Shailendra Thakali and Bishnu Thakali, who have been mits for over 30 years now:
“We have been the best of friends ever since we can remember. When we were in our early 20s, our parents suggested we transform our friendship into a miteri saino because we were, what she said, always joined at the hip. Our families gathered and conducted a modest puja where we formally became mits. We then informed all our relatives who came pouring down with Buddhist prayer scarves to congratulate us. 30 years on, our relationship is just as strong, if not stronger. One of the best things about having a mit is that he’ll never shun you – he’ll be there to celebrate with you during your good times and to mourn with you during your bad times. Even though we haven’t lived in the same city for the last 25 years, we regularly keep in touch and have helped each other through all the twists and turns of our lives. Our relationship isn’t just limited to us two; we look out for each other’s family as if they are our own. Sure, a good friend might do just the same too, but a miteri saino is a much more formalised version of that kind of friendship.”


In this day of greed and egoism, a relationship as selfless and honest as this (and isn’t coerced by blood either) is a true miracle. Talking to these pairs of mits and mitinis made me understand the uniqueness and strength of this bond called miteri saino. Although Sikuma and I hadn’t really comprehended the depth of the promise we made, we definitely have no regrets about making one.
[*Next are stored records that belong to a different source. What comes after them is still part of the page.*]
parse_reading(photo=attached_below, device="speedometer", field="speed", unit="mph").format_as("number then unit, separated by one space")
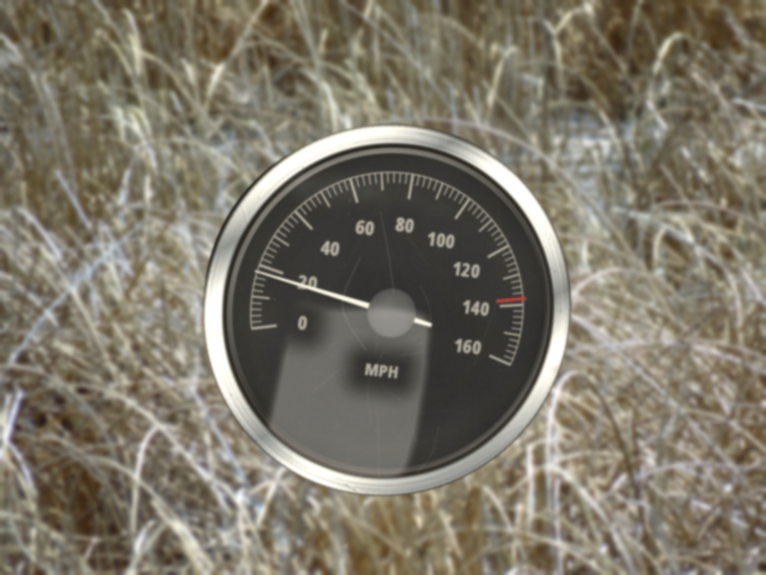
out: 18 mph
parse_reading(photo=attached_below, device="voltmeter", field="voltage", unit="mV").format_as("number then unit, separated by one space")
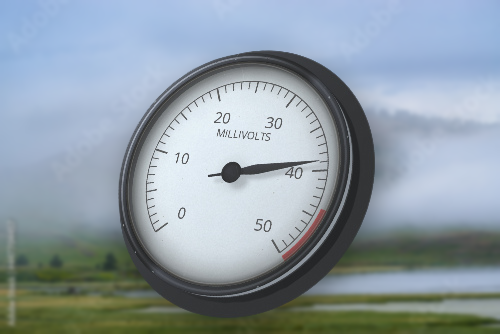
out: 39 mV
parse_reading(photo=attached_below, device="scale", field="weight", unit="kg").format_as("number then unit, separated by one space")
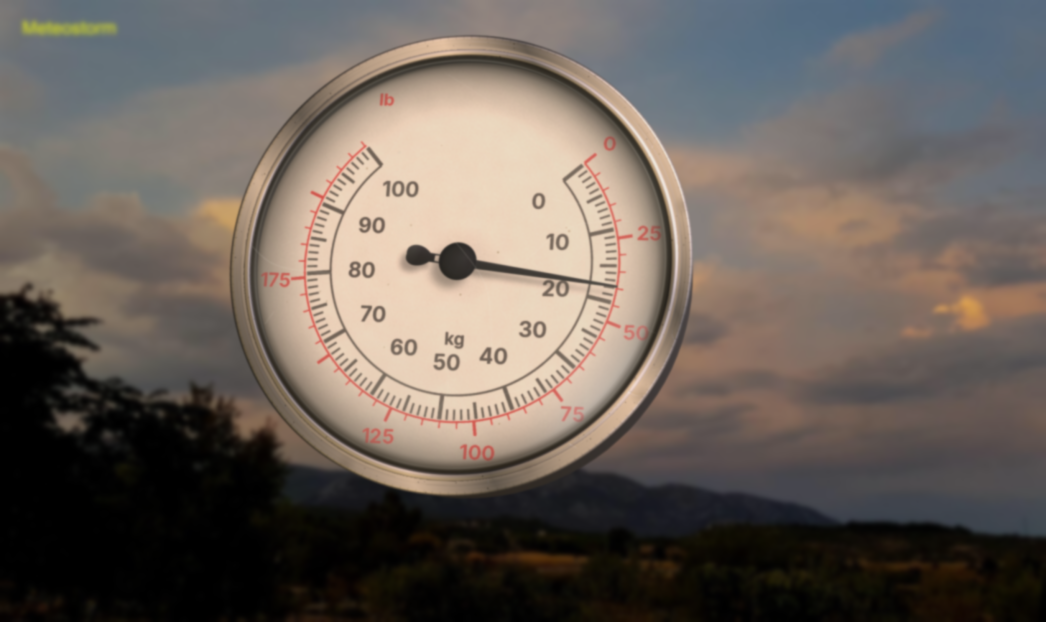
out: 18 kg
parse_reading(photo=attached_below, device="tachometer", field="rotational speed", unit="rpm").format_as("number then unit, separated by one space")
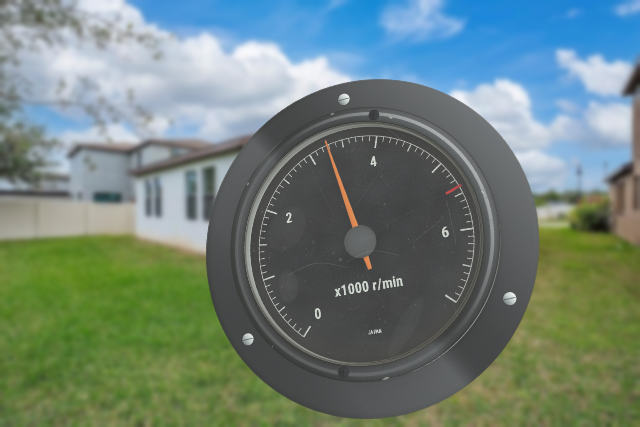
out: 3300 rpm
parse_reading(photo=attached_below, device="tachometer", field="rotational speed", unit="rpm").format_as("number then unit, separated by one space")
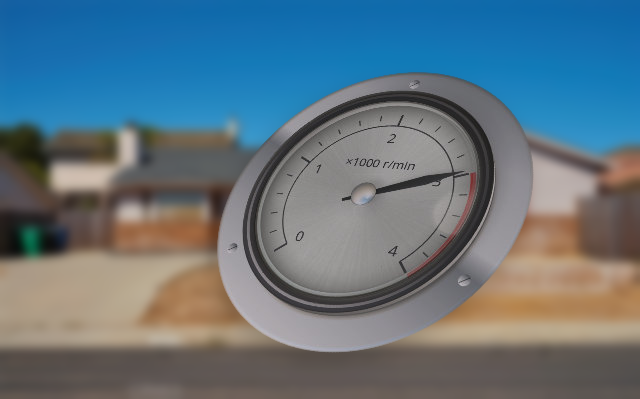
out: 3000 rpm
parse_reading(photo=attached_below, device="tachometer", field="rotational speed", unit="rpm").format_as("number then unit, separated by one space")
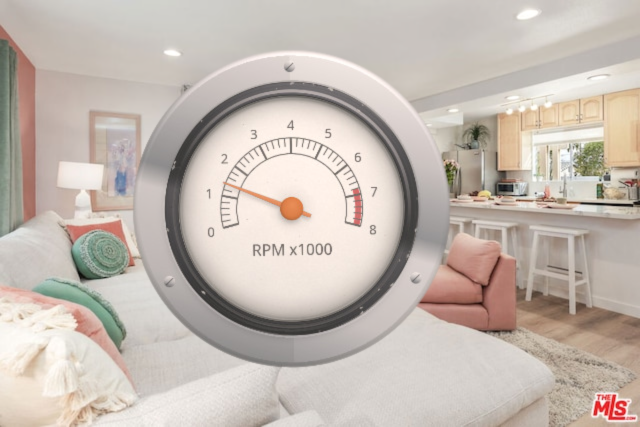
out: 1400 rpm
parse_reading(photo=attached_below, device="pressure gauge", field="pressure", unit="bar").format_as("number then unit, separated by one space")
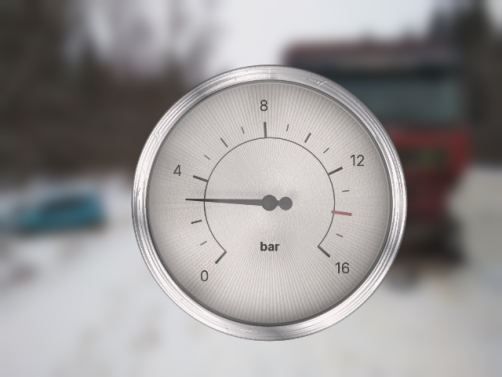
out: 3 bar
The most important thing is: we do now! We’ll love, we’ll listen, we’ll fight, we’ll tolerate, but at the end of the day, we’ll remain faithful. After all, we’re Soul Sisters!

 

Think having a mit/mitini is all fun and play? Definitely not! It comes with its own share of rules and responsibilities, too. Check out some of the fundamental mitini pacts:
You can never break your friendship.


A miteri saino cannot take place between opposite sex.
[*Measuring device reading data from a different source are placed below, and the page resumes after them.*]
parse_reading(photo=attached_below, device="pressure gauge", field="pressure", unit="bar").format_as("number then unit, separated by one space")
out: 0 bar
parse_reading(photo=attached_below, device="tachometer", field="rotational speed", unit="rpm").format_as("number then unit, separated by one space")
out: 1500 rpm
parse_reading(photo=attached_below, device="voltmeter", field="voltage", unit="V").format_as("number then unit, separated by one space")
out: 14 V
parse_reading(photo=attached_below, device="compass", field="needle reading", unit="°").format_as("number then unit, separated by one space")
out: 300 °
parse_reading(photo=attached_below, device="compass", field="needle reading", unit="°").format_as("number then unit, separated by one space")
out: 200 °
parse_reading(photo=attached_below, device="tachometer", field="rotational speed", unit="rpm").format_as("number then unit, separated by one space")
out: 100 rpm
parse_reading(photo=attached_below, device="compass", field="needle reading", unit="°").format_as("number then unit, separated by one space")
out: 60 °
You have to have a pet name for your mit/mitini. I call mine Mit-Sik.


You have to treat each other with respect, hence use the more respectful tapai, instead of timi or taa.


You might not be blood-related but your souls are now intertwined. This means that members of the two families cannot get married to each other.


In accord to Rule 5, your mit/mitini’s relatives are now your ‘mit relatives’ too. Therefore, you need to address them likewise. Examples: you have to call your mit’s dad Mit-dad, your mit’s mom Mit-mom, and so forth.


You can envy your friends or even your siblings, but never a mit/mitini! If you ever get jealous of your mit/mitini or betray them, it is said that you’ll suffer in your next life.
If your mit/mitini expires, you’ll be the care-taker of his/her children. Basically, your mit/mitini acts as a godfather/godmother to your children and vice versa.

 


Did you know?

  1. Two individuals can become mits/mitinis by bringing their blood in contact through a small cut on each of their hands. Yeah, gross I know. And probably unsafe, too.
  2. Some people have milder ways of sealing their friendship, like spitting onto their own hands and exchanging a handshake.
  3. Back in the days getting into a miteri saino with someone was huge deal. So much so that the parents sacrificed goats and threw a massive party in name of the new relationship established between the two families.
  4. The exchange of a full set of brand new clothes is another common custom people follow in order to get into a miteri saino.